> _TASK TO COMPLETE_
Print exactly the lines that run from the opening line of the material through the line with "The scenery was", and nothing else, leaving out pictures.

> _DATA_
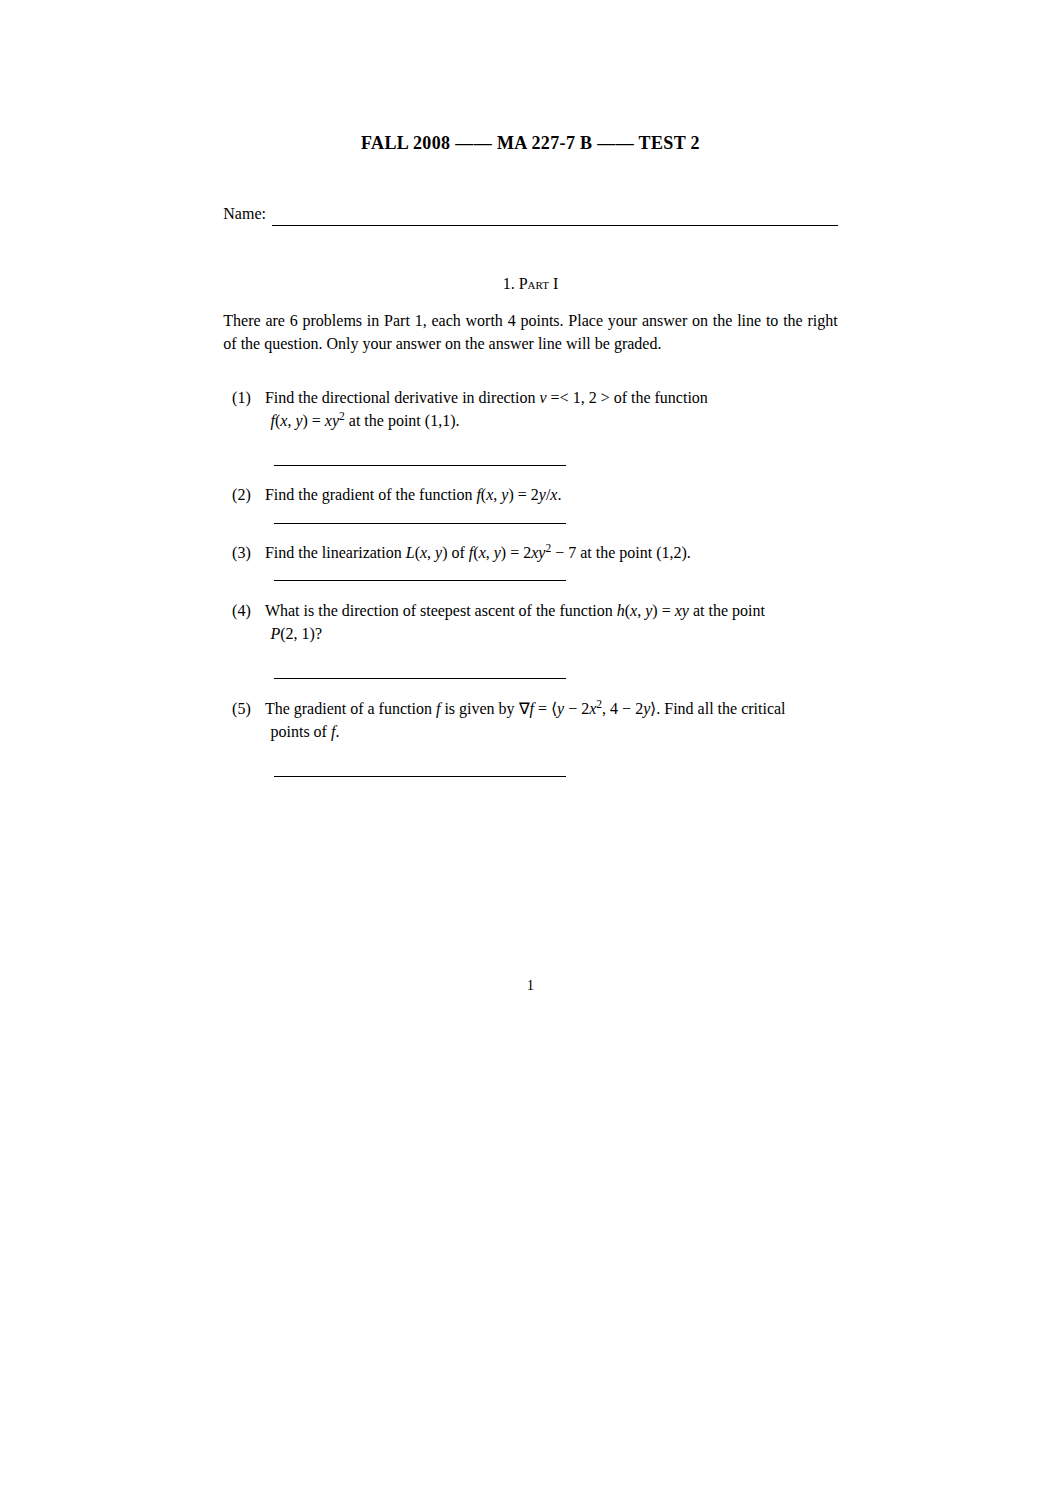FALL 2008 —— MA 227-7 B —— TEST 2
Name:
1. Part I
There are 6 problems in Part 1, each worth 4 points. Place your answer on the line to the right of the question. Only your answer on the answer line will be graded.
(1) Find the directional derivative in direction v =< 1, 2 > of the function f(x, y) = xy2 at the point (1,1).
(2) Find the gradient of the function f(x, y) = 2y/x.
(3) Find the linearization L(x, y) of f(x, y) = 2xy2 − 7 at the point (1,2).
(4) What is the direction of steepest ascent of the function h(x, y) = xy at the point P(2, 1)?
(5) The gradient of a function f is given by ∇f = ⟨y − 2x2, 4 − 2y⟩. Find all the critical points of f.
1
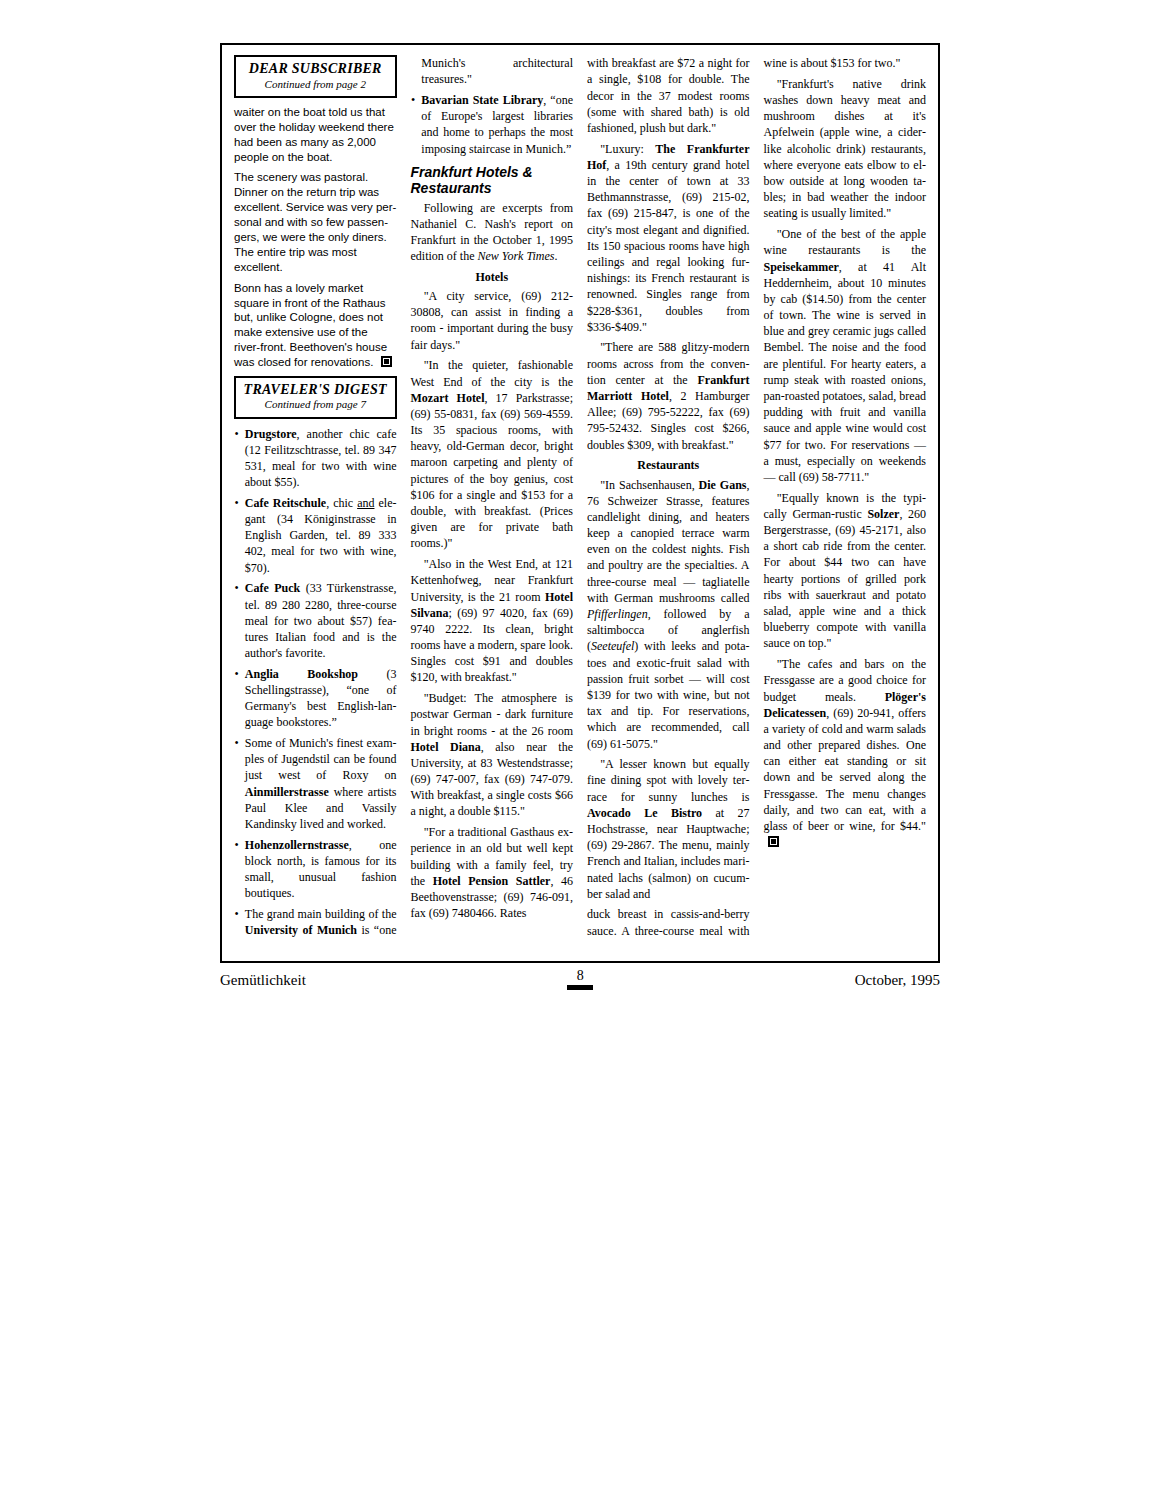DEAR SUBSCRIBER Continued from page 2
waiter on the boat told us that over the holiday weekend there had been as many as 2,000 people on the boat.
The scenery was pastoral. Dinner on the return trip was excellent. Service was very personal and with so few passengers, we were the only diners. The entire trip was most excellent.
Bonn has a lovely market square in front of the Rathaus but, unlike Cologne, does not make extensive use of the river-front. Beethoven's house was closed for renovations.
TRAVELER'S DIGEST Continued from page 7
Drugstore, another chic cafe (12 Feilitzschtrasse, tel. 89 347 531, meal for two with wine about $55).
Cafe Reitschule, chic and elegant (34 Königinstrasse in English Garden, tel. 89 333 402, meal for two with wine, $70).
Cafe Puck (33 Türkenstrasse, tel. 89 280 2280, three-course meal for two about $57) features Italian food and is the author's favorite.
Anglia Bookshop (3 Schellingstrasse), “one of Germany's best English-language bookstores.”
Some of Munich's finest examples of Jugendstil can be found just west of Roxy on Ainmillerstrasse where artists Paul Klee and Vassily Kandinsky lived and worked.
Hohenzollernstrasse, one block north, is famous for its small, unusual fashion boutiques.
The grand main building of the University of Munich is “one Munich's architectural treasures."
Bavarian State Library, “one of Europe's largest libraries and home to perhaps the most imposing staircase in Munich.”
Frankfurt Hotels & Restaurants
Following are excerpts from Nathaniel C. Nash's report on Frankfurt in the October 1, 1995 edition of the New York Times.
Hotels
"A city service, (69) 212-30808, can assist in finding a room - important during the busy fair days."
"In the quieter, fashionable West End of the city is the Mozart Hotel, 17 Parkstrasse; (69) 55-0831, fax (69) 569-4559. Its 35 spacious rooms, with heavy, old-German decor, bright maroon carpeting and plenty of pictures of the boy genius, cost $106 for a single and $153 for a double, with breakfast. (Prices given are for private bath rooms.)"
"Also in the West End, at 121 Kettenhofweg, near Frankfurt University, is the 21 room Hotel Silvana; (69) 97 4020, fax (69) 9740 2222. Its clean, bright rooms have a modern, spare look. Singles cost $91 and doubles $120, with breakfast."
"Budget: The atmosphere is postwar German - dark furniture in bright rooms - at the 26 room Hotel Diana, also near the University, at 83 Westendstrasse; (69) 747-007, fax (69) 747-079. With breakfast, a single costs $66 a night, a double $115."
"For a traditional Gasthaus experience in an old but well kept building with a family feel, try the Hotel Pension Sattler, 46 Beethovenstrasse; (69) 746-091, fax (69) 7480466. Rates
with breakfast are $72 a night for a single, $108 for double. The decor in the 37 modest rooms (some with shared bath) is old fashioned, plush but dark."
"Luxury: The Frankfurter Hof, a 19th century grand hotel in the center of town at 33 Bethmannstrasse, (69) 215-02, fax (69) 215-847, is one of the city's most elegant and dignified. Its 150 spacious rooms have high ceilings and regal looking furnishings: its French restaurant is renowned. Singles range from $228-$361, doubles from $336-$409."
"There are 588 glitzy-modern rooms across from the convention center at the Frankfurt Marriott Hotel, 2 Hamburger Allee; (69) 795-52222, fax (69) 795-52432. Singles cost $266, doubles $309, with breakfast."
Restaurants
"In Sachsenhausen, Die Gans, 76 Schweizer Strasse, features candlelight dining, and heaters keep a canopied terrace warm even on the coldest nights. Fish and poultry are the specialties. A three-course meal — tagliatelle with German mushrooms called Pfifferlingen, followed by a saltimbocca of anglerfish (Seeteufel) with leeks and potatoes and exotic-fruit salad with passion fruit sorbet — will cost $139 for two with wine, but not tax and tip. For reservations, which are recommended, call (69) 61-5075."
"A lesser known but equally fine dining spot with lovely terrace for sunny lunches is Avocado Le Bistro at 27 Hochstrasse, near Hauptwache; (69) 29-2867. The menu, mainly French and Italian, includes marinated lachs (salmon) on cucumber salad and
duck breast in cassis-and-berry sauce. A three-course meal with wine is about $153 for two."
"Frankfurt's native drink washes down heavy meat and mushroom dishes at it's Apfelwein (apple wine, a ciderlike alcoholic drink) restaurants, where everyone eats elbow to elbow outside at long wooden tables; in bad weather the indoor seating is usually limited."
"One of the best of the apple wine restaurants is the Speisekammer, at 41 Alt Heddernheim, about 10 minutes by cab ($14.50) from the center of town. The wine is served in blue and grey ceramic jugs called Bembel. The noise and the food are plentiful. For hearty eaters, a rump steak with roasted onions, pan-roasted potatoes, salad, bread pudding with fruit and vanilla sauce and apple wine would cost $77 for two. For reservations — a must, especially on weekends — call (69) 58-7711."
"Equally known is the typically German-rustic Solzer, 260 Bergerstrasse, (69) 45-2171, also a short cab ride from the center. For about $44 two can have hearty portions of grilled pork ribs with sauerkraut and potato salad, apple wine and a thick blueberry compote with vanilla sauce on top."
"The cafes and bars on the Fressgasse are a good choice for budget meals. Plöger's Delicatessen, (69) 20-941, offers a variety of cold and warm salads and other prepared dishes. One can either eat standing or sit down and be served along the Fressgasse. The menu changes daily, and two can eat, with a glass of beer or wine, for $44."
Gemütlichkeit
8
October, 1995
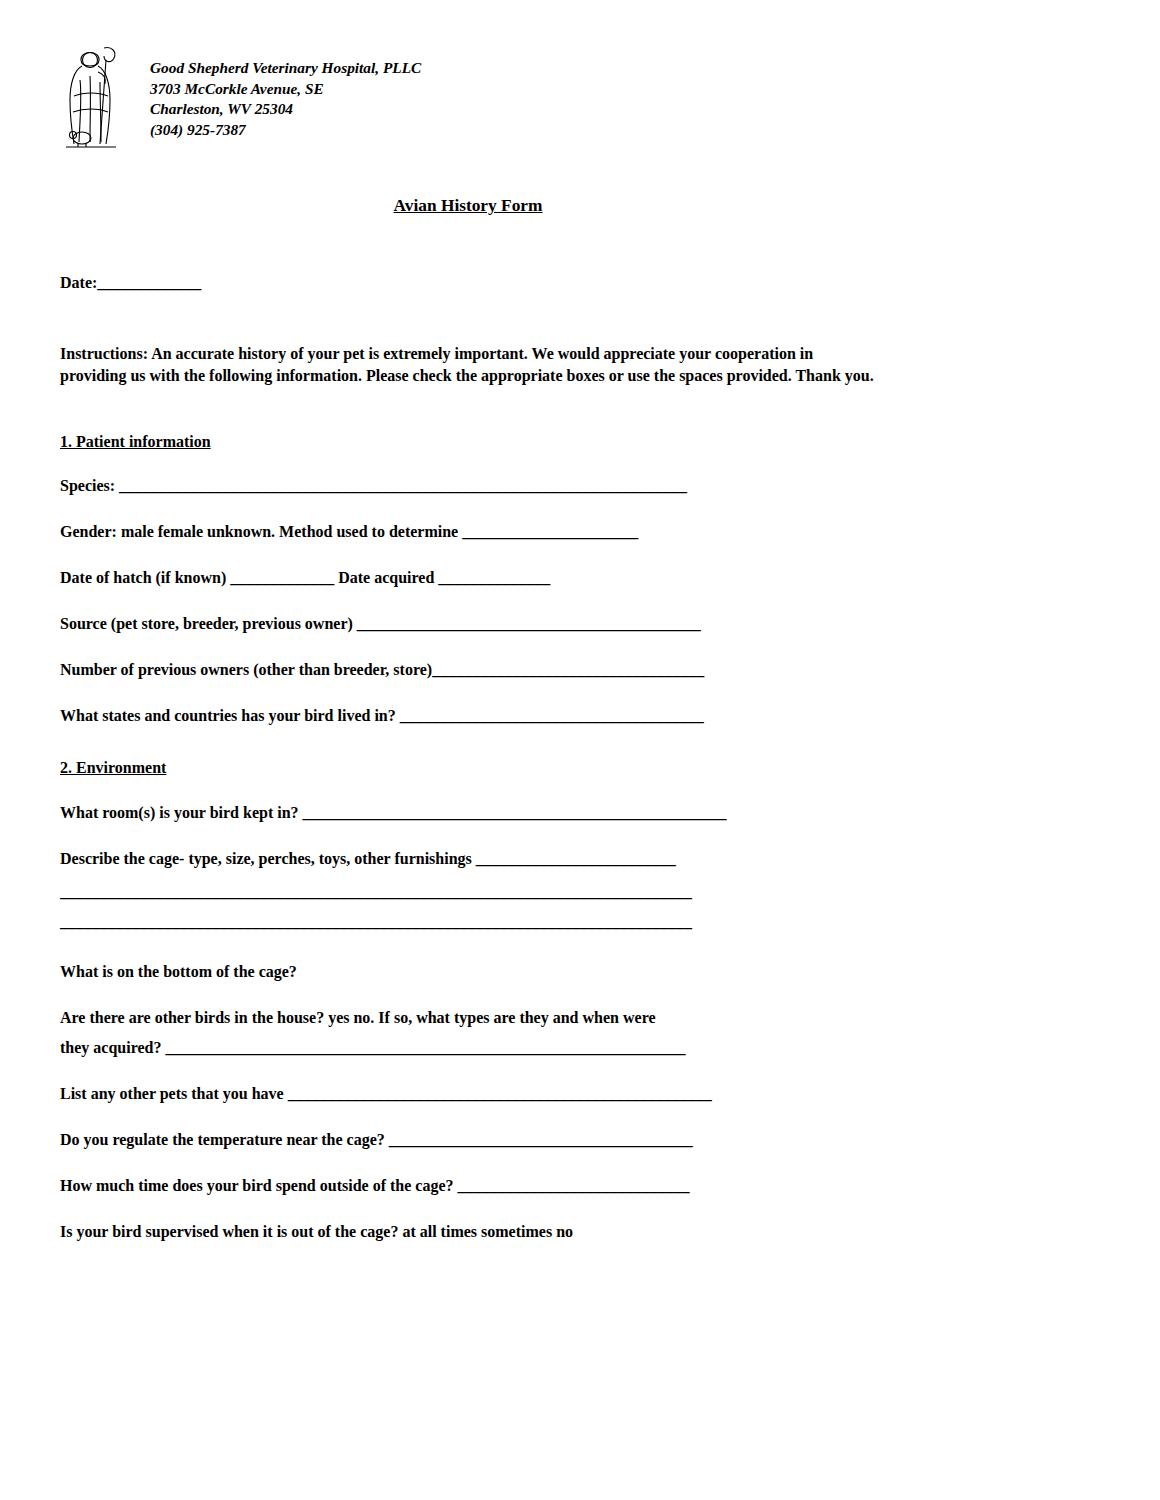Good Shepherd Veterinary Hospital, PLLC
3703 McCorkle Avenue, SE
Charleston, WV 25304
(304) 925-7387
Avian History Form
Date:_____________
Instructions: An accurate history of your pet is extremely important. We would appreciate your cooperation in providing us with the following information. Please check the appropriate boxes or use the spaces provided. Thank you.
1. Patient information
Species: _______________________________________________________________________
Gender: male female unknown. Method used to determine ______________________
Date of hatch (if known) _____________ Date acquired ______________
Source (pet store, breeder, previous owner) ___________________________________________
Number of previous owners (other than breeder, store)__________________________________
What states and countries has your bird lived in? ______________________________________
2. Environment
What room(s) is your bird kept in? _____________________________________________________
Describe the cage- type, size, perches, toys, other furnishings _________________________
_______________________________________________________________________________
_______________________________________________________________________________
What is on the bottom of the cage?
Are there are other birds in the house? yes no. If so, what types are they and when were
they acquired? _________________________________________________________________
List any other pets that you have _____________________________________________________
Do you regulate the temperature near the cage? ______________________________________
How much time does your bird spend outside of the cage? _____________________________
Is your bird supervised when it is out of the cage? at all times sometimes no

> _YOUR SOLUTION_
FALL 2008 —— MA 227-7 B —— TEST 2
Name:
1. Part I
There are 6 problems in Part 1, each worth 4 points. Place your answer on the line to the right of the question. Only your answer on the answer line will be graded.
(1) Find the directional derivative in direction v =< 1, 2 > of the function f(x, y) = xy2 at the point (1,1).
(2) Find the gradient of the function f(x, y) = 2y/x.
(3) Find the linearization L(x, y) of f(x, y) = 2xy2 − 7 at the point (1,2).
(4) What is the direction of steepest ascent of the function h(x, y) = xy at the point P(2, 1)?
(5) The gradient of a function f is given by ∇f = ⟨y − 2x2, 4 − 2y⟩. Find all the critical points of f.
1
DEAR SUBSCRIBER Continued from page 2
waiter on the boat told us that over the holiday weekend there had been as many as 2,000 people on the boat.
The scenery was pastoral. Dinner on the return trip was excellent. Service was very personal and with so few passengers, we were the only diners. The entire trip was most excellent.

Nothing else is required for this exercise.